#### Task brief:
Present the lines from the one containing "Ученые САФУ создали систему с ИИ" through the end of the rows as a Markdown table with the columns Number and Line, numbering each line in order. Leave out blank lines and the pictures.

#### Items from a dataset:
^^^^
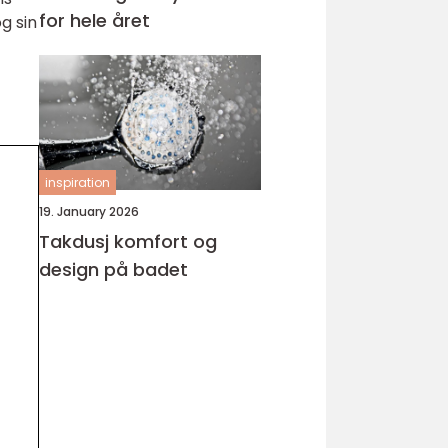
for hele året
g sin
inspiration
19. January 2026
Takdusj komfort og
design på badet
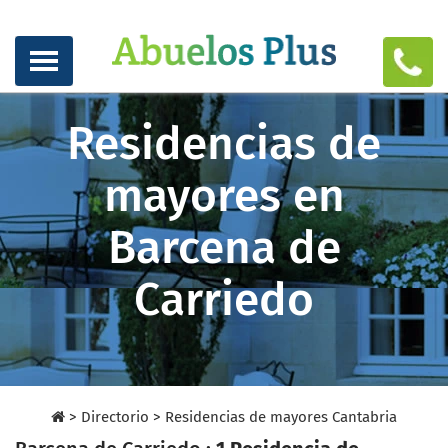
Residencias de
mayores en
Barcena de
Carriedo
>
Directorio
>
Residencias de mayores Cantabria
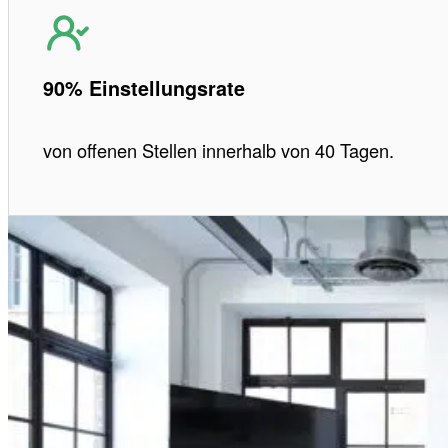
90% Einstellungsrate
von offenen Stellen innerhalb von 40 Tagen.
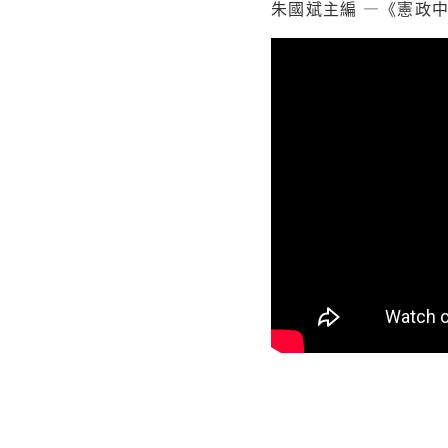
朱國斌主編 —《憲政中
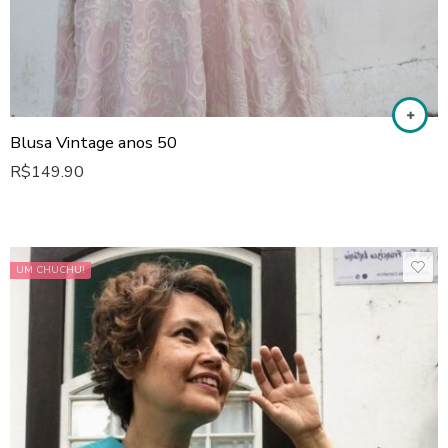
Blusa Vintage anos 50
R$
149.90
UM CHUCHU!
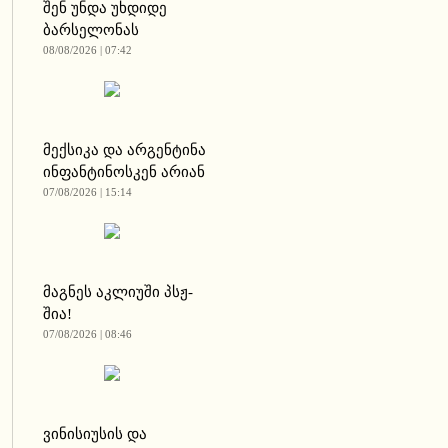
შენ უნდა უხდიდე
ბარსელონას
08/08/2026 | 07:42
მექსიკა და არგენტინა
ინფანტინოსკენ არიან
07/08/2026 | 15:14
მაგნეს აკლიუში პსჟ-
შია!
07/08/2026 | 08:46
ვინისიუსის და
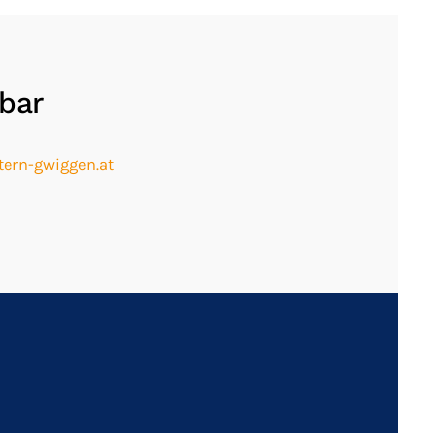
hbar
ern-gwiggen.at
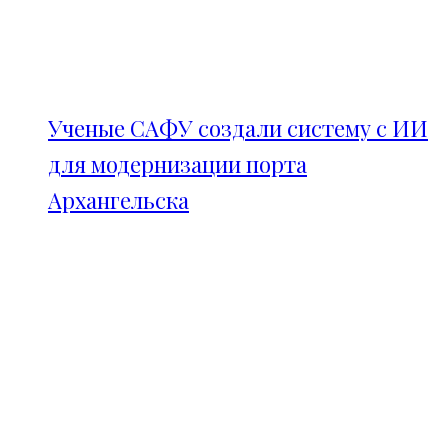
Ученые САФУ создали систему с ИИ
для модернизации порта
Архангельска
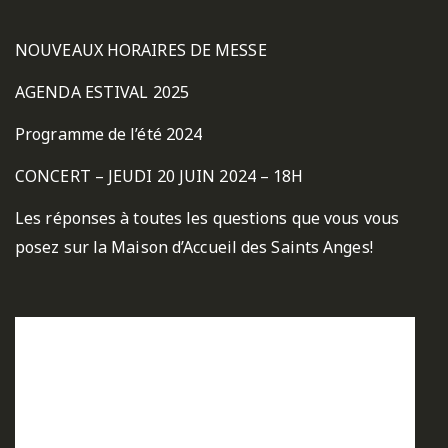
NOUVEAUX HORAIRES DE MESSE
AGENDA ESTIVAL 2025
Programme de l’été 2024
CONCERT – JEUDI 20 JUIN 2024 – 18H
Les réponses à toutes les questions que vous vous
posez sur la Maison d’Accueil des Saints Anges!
^^^^
#### Output for this exercise:
| Number | Line |
|---|---|
| 1 | Ученые САФУ создали систему с ИИ |
| 2 | для модернизации порта |
| 3 | Архангельска |
| 4 | NOUVEAUX HORAIRES DE MESSE |
| 5 | AGENDA ESTIVAL 2025 |
| 6 | Programme de l’été 2024 |
| 7 | CONCERT – JEUDI 20 JUIN 2024 – 18H |
| 8 | Les réponses à toutes les questions que vous vous |
| 9 | posez sur la Maison d’Accueil des Saints Anges! |